• To do: Using the records below, copy exactly the part that opens with the line holding "out effective results for future price and r" and closes with the line holding "Home to CSTH manufacturing and a dedicated", minus the pictures.

---------- Extracted records ----------

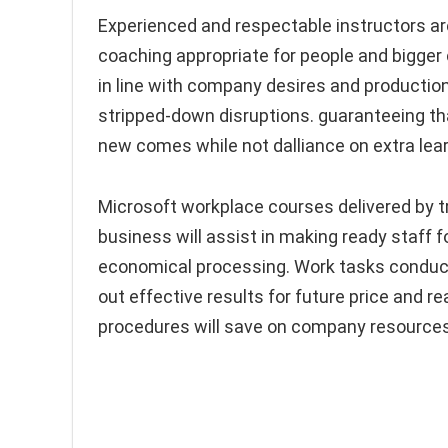
Experienced and respectable instructors are
coaching appropriate for people and bigger 
in line with company desires and production
stripped-down disruptions. guaranteeing tha
new comes while not dalliance on extra lea
Microsoft workplace courses delivered by t
business will assist in making ready staf
economical processing. Work tasks conducte
out effective results for future price and r
procedures will save on company resources,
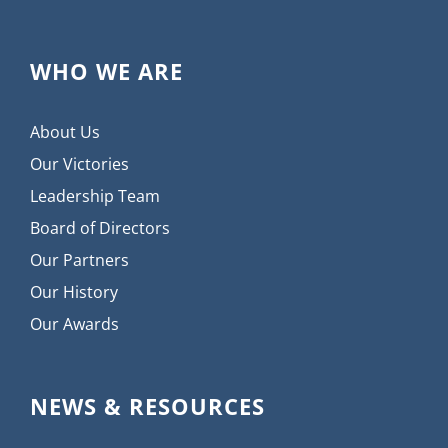
WHO WE ARE
About Us
Our Victories
Leadership Team
Board of Directors
Our Partners
Our History
Our Awards
NEWS & RESOURCES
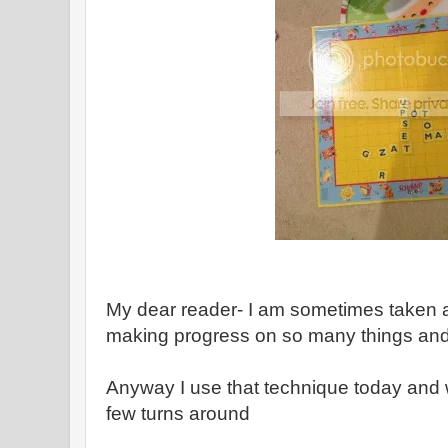
My dear reader- I am sometimes taken 
making progress on so many things an
Anyway I use that technique today and 
few turns around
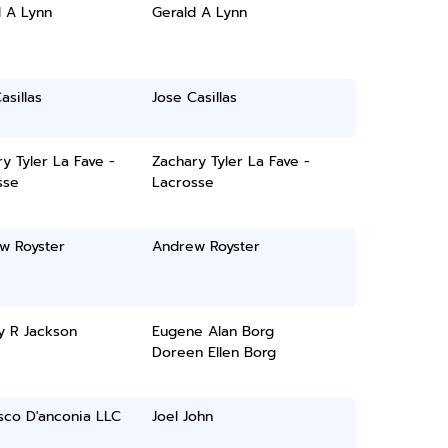
d A Lynn
Gerald A Lynn
asillas
Jose Casillas
y Tyler La Fave -
Zachary Tyler La Fave -
sse
Lacrosse
w Royster
Andrew Royster
y R Jackson
Eugene Alan Borg
Doreen Ellen Borg
sco D'anconia LLC
Joel John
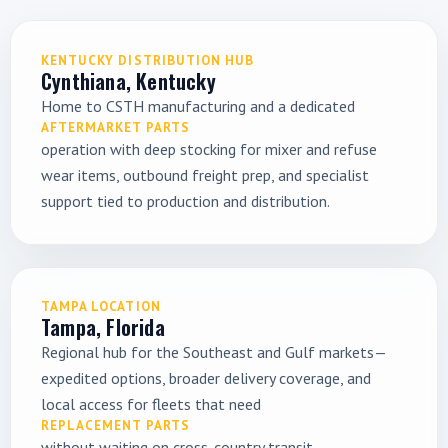
KENTUCKY DISTRIBUTION HUB
Cynthiana, Kentucky
Home to CSTH manufacturing and a dedicated
AFTERMARKET PARTS
operation with deep stocking for mixer and refuse
wear items, outbound freight prep, and specialist
support tied to production and distribution.
TAMPA LOCATION
Tampa, Florida
Regional hub for the Southeast and Gulf markets—
expedited options, broader delivery coverage, and
local access for fleets that need
REPLACEMENT PARTS
without waiting on cross-country transit.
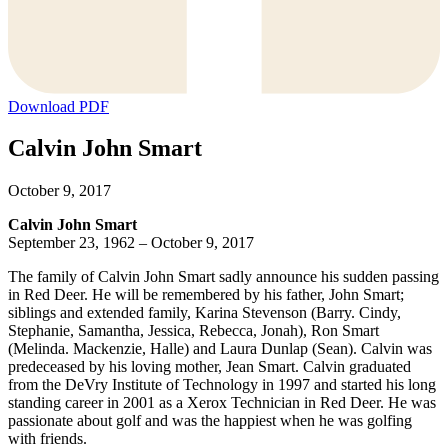
Download PDF
Calvin John Smart
October 9, 2017
Calvin John Smart
September 23, 1962 – October 9, 2017
The family of Calvin John Smart sadly announce his sudden passing
in Red Deer. He will be remembered by his father, John Smart;
siblings and extended family, Karina Stevenson (Barry. Cindy,
Stephanie, Samantha, Jessica, Rebecca, Jonah), Ron Smart
(Melinda. Mackenzie, Halle) and Laura Dunlap (Sean). Calvin was
predeceased by his loving mother, Jean Smart. Calvin graduated
from the DeVry Institute of Technology in 1997 and started his long
standing career in 2001 as a Xerox Technician in Red Deer. He was
passionate about golf and was the happiest when he was golfing
with friends.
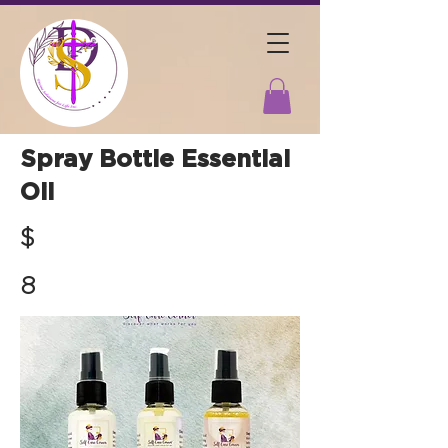
Spray Bottle Essential
Oil
$
8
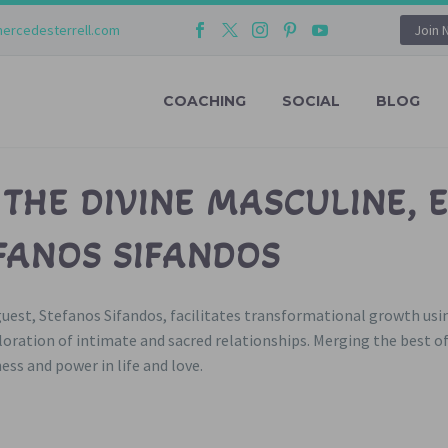
ercedesterrell.com
Join 
COACHING
SOCIAL
BLOG
 THE DIVINE MASCULINE, 
FANOS SIFANDOS
 guest, Stefanos Sifandos, facilitates transformational growth us
ation of intimate and sacred relationships. Merging the best o
ss and power in life and love.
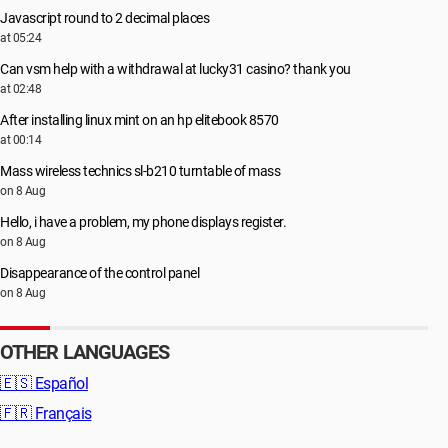
Javascript round to 2 decimal places
at 05:24
Can vsm help with a withdrawal at lucky31 casino? thank you
at 02:48
After installing linux mint on an hp elitebook 8570
at 00:14
Mass wireless technics sl-b210 turntable of mass
on 8 Aug
Hello, i have a problem, my phone displays register.
on 8 Aug
Disappearance of the control panel
on 8 Aug
OTHER LANGUAGES
🇪🇸
Español
🇫🇷
Français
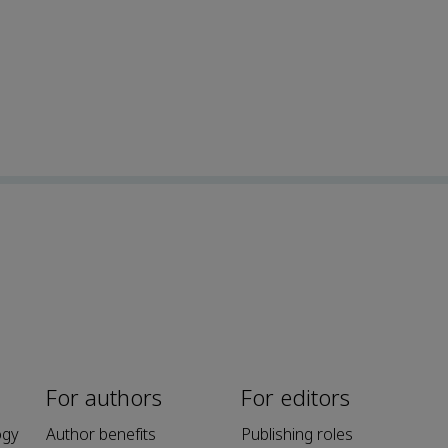
For authors
For editors
ogy
Author benefits
Publishing roles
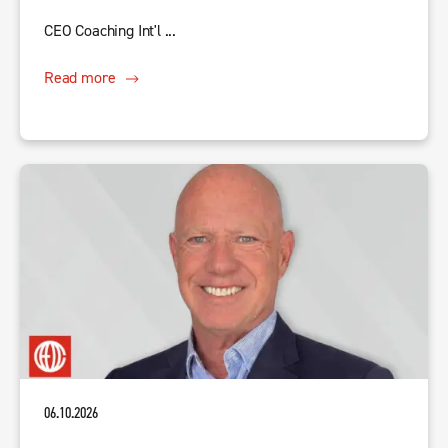
CEO Coaching Int'l ...
Read more
06.10.2026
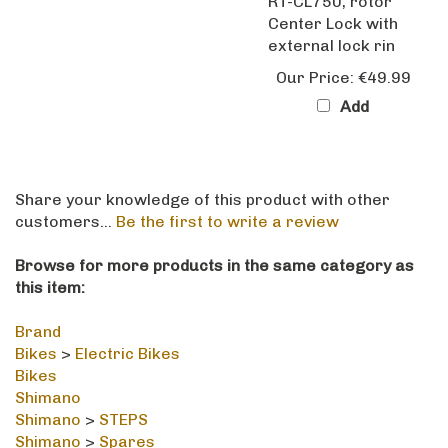
Center Lock with
external lock rin
Our Price:
€49.99
Add
Share your knowledge of this product with other
customers...
Be the first to write a review
Browse for more products in the same category as
this item:
Brand
Bikes
>
Electric Bikes
Bikes
Shimano
Shimano
>
STEPS
Shimano
>
Spares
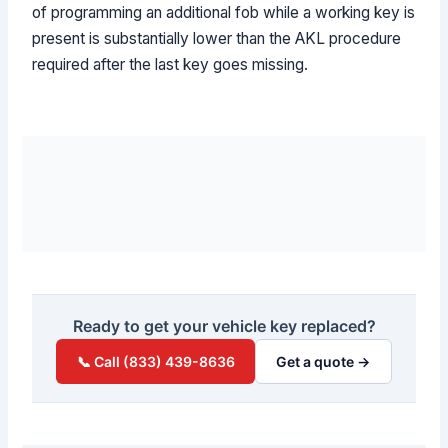
of programming an additional fob while a working key is
present is substantially lower than the AKL procedure
required after the last key goes missing.
Ready to get your vehicle key replaced?
📞 Call (833) 439-8636
Get a quote →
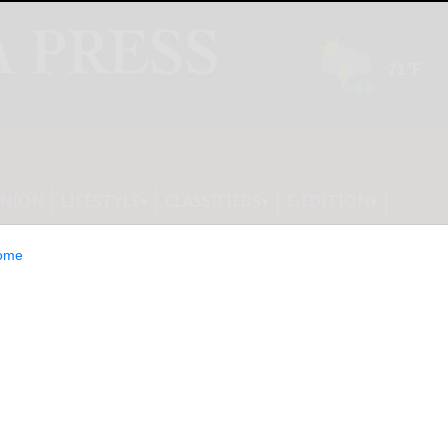
INION
LIFESTYLE
CLASSIFIEDS
E-EDITION
ome
s You to Join Its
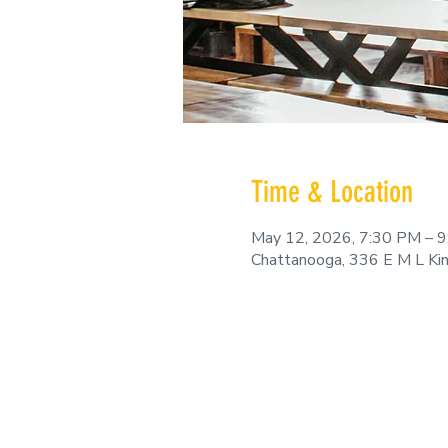
Time & Location
May 12, 2026, 7:30 PM – 
Chattanooga, 336 E M L Ki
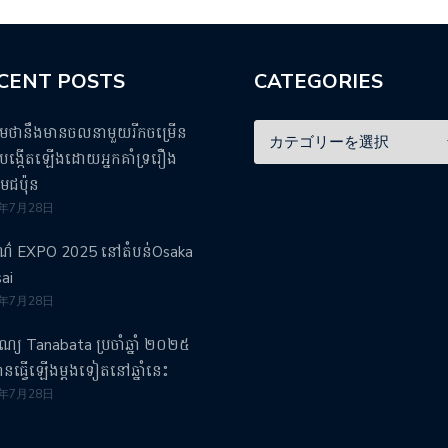
CENT POSTS
CATEGORIES
ឹមថានឹងមានចលនាមួយរីកចម្រើន
ង្កើតឡើងដោយអ្នកគាំទ្ររឿង
មេជប៉ុន
5年7月28日
រណ៌ EXPO 2025 នៅតំបន់Osaka
ai
5年7月28日
បុណ្យ Tanabata ប្រចាំឆ្នាំ ២០២៥
វបានធ្វើឡើងម្តងទៀតនៅឆ្នាំនេះ
5年7月28日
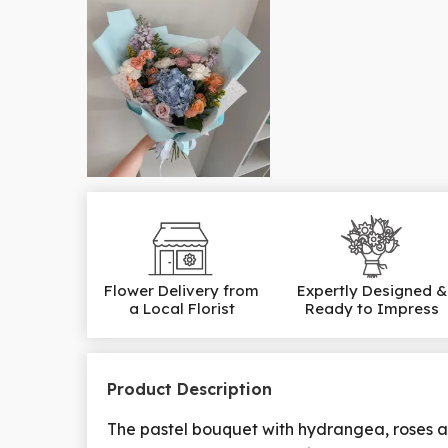
Flower Delivery from
Expertly Designed &
a Local Florist
Ready to Impress
Product Description
The pastel bouquet with hydrangea, roses a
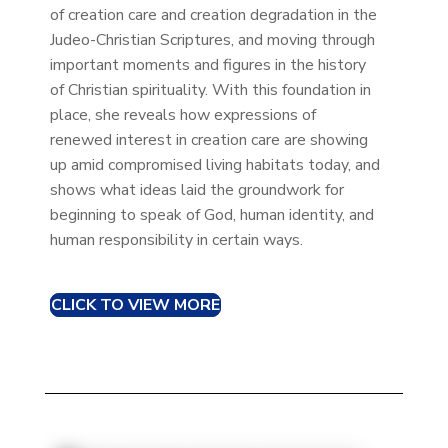
of creation care and creation degradation in the
Judeo-Christian Scriptures, and moving through
important moments and figures in the history
of Christian spirituality. With this foundation in
place, she reveals how expressions of
renewed interest in creation care are showing
up amid compromised living habitats today, and
shows what ideas laid the groundwork for
beginning to speak of God, human identity, and
human responsibility in certain ways.
CLICK TO VIEW MORE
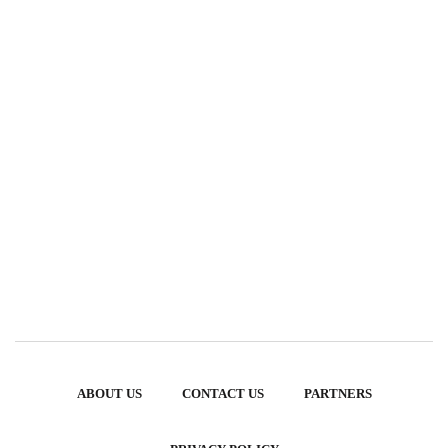
ABOUT US
CONTACT US
PARTNERS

----------

• Solution to this exercise:
out effective results for future price and r
procedures will save on company resources,
WHO WE ARE
About Us
Our Victories
Leadership Team
Board of Directors
Our Partners
Our History
Our Awards
NEWS & RESOURCES
My dear reader- I am sometimes taken 
making progress on so many things an
Anyway I use that technique today and 
few turns around
d A Lynn
Gerald A Lynn
asillas
Jose Casillas
y Tyler La Fave -
Zachary Tyler La Fave -
sse
Lacrosse
w Royster
Andrew Royster
y R Jackson
Eugene Alan Borg
Doreen Ellen Borg
sco D'anconia LLC
Joel John
KENTUCKY DISTRIBUTION HUB
Cynthiana, Kentucky
Home to CSTH manufacturing and a dedicated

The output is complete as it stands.